“Art21: Art in the Twenty-First Century” is a PBS series that aims to make contemporary art more accessible to the public through in-depth profiles of individual artists. Each artist speaks for him or herself—no art critics step in to translate or evaluate their art—describing his or her creative process, sources of inspiration, use of materials, and general approach to art. Each hour-long episode features four contemporary artists.
The show debuted in 2001 with four themed episodes, and, since then a season of four episodes has been produced every two years or so.
On Friday, June 20, the Cape Cod Museum of Art will present the Art21 episode, “Systems,” from the 2009 season, followed by a panel discussion with the artists in the current “Six of One” exhibition at the museum: Joe Diggs, Sarah Dineen, Richard Neal, Jackie Reeves, André van der Wende and James Wolf. The event begins at 7:30 PM in the museum’s Screening Room and will be narrated by Christy King, the museum’s education coordinator.

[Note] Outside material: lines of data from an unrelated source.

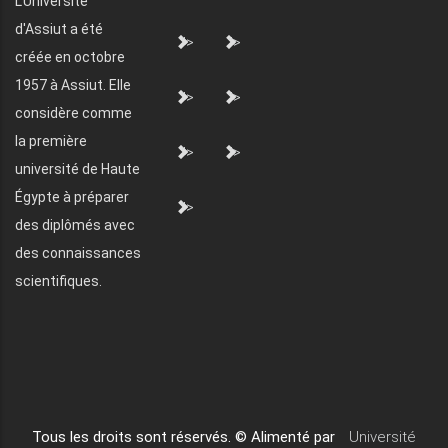
L'Université
d'Assiut a été
">
">
créée en octobre
1957 à Assiut. Elle
">
">
considère comme
la première
">
">
université de Haute
Égypte à préparer
">
des diplômés avec
des connaissances
scientifiques.
Tous les droits sont réservés. © Alimenté par
Université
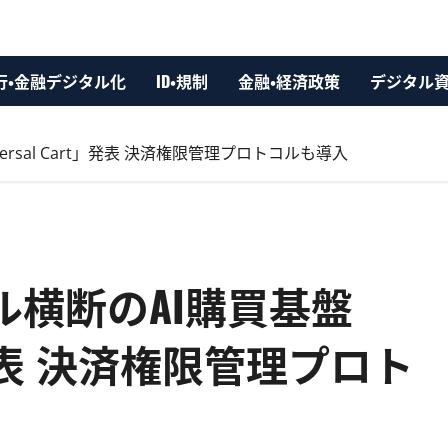
行・金融デジタル化
ID・規制
金融・経済政策
デジタル
ersal Cart」発表 決済権限管理プロトコルも導入
ネル横断のAI購買基盤
rt」発表 決済権限管理プロト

“Systems” features four diverse artists: Julie Mehretu, who creates layered very large-scale paintings; John Baldessari, a conceptual artist who manipulates photographs taken by others; Kimsooja, a performance and installation artist; and Allan McCollum, who creates mass-produced individual art.

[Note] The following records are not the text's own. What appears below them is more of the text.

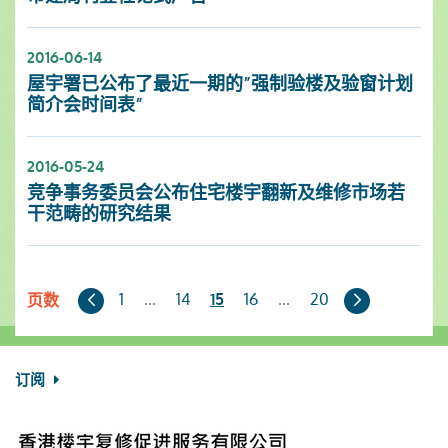
2016-06-14
屋宇署已公布了最近一期的”强制验楼及验窗计划
简介会时间表”
2016-05-24
竞争事务委员会公布住宅楼宇翻新及维修市场若
干范畴的研究结果
上
下
1
...
14
16
...
20
15
页数
一
一
页
页
订阅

Contemporary art is a vast and diverse topic which can’t, of course, be confined to a single hour-long video, but “Systems” is a fascinating introduction to those who may be intrigued or baffled by it and an inspiration for those who make art of any kind.
John Baldessari sums up his approach to making art: “I’m always interested in things we don’t call art and I ask why not? What can I do to this to make it art? I love it—because I say it’s art, somebody believes me.”
Baldessari originally rejected art. He grew up with a “real sense of moral obligation” from going to church. “Art didn’t do any good—it didn’t heal bones; it didn’t help people find shelter.”
In his late 70s when the show was filmed, Baldessari apparently changed his mind early on and has since spent a lifetime communicating through art, often in a witty or ironic way.
We might not want to believe that when Baldessari purchases “photo op” photographs of public officials and puts blank, round price stickers over their faces that he is creating art. Yet, his explanation of the meaning of these photographs for him is interesting. For him, the stickers obscure the identity of the individual, usually a person in a position of local power, “leveling the playing field and making people replaceable.”
Allan McCollum takes a completely different approach. The nephew of John Nagy, who taught people to draw in a traditional fashion with a step-by-step approach, McCollum sets out to create individual symbols for all the people of the world, a way of acknowledging the differences among people.
He mass produced some of his designs by hiring four home businesses in Maine to handcraft thousands of his designs as rubber stamps, ornaments, silhouettes, and cookie cutters.
“The idea of making an object for everyone in the world is, of course, absurd,” he states, but he pushes forward.
Julie Mehretu also sees the absurdity of some of her work, notably her 21 by 85 foot painting commissioned by a Wall Street firm to convey the story of the capitalist economic system. The painting is so large that she is completing it in sections in a studio in Berlin as her own studio in New York was not large enough. She has a team of artists assisting her, translating her smaller, many-layered paintings to the larger scale. It will take a year and a half to complete and then will be taken apart and shipped to New York.
At the same time, she is working on a series of seven 10 by 14 foot paintings.
Mehretu says she is not trying to tell a story; she wants people to feel the painting. It is clear she feels her own paintings, particularly as she tells a story about experimenting with watercolors over drawings. She added too much color at one point and sanded it away. She then realized that “the erasure itself became the action.”
It reminded her of the caves of the Buddhas in Afghanistan. The Taliban removed the Buddhas, creating an image of their absence. From this sad moment, Mehretu saw her own erasure paintings as “a hopeful gesture.”
Kimsooja’s video begins with her performance art. She lies on a rock to connect with nature; she stands still in a mass of people walking along a crowded city street, calling herself Needlewoman, as the throngs weave around her.
Fortunately, she moves on to her installation art, much of which is extraordinary. She uses bottari, small bundles held together with brightly colored traditional fabrics in different arrangements and relates them to their traditional Korean function. She hangs traditional fabrics in a room where observers walk through them as if they were hung laundry.
In another installation piece, she hangs hundreds of pink lotus-shaped lanterns on the ceiling of a large public space, while Tibetan, Gregorian, and Islamic chants merge together, creating a ceremonial piece. For her Crystal Palace installation, she covers the glass walls with a film that creates rainbow images and the floors with a mirror-like reflective material. The effect is magical.
Clearly, all the works presented in “Systems” will not appeal to everyone, but this short video reveals new approaches to art and opens one up to new ways of thinking about contemporary art and artists.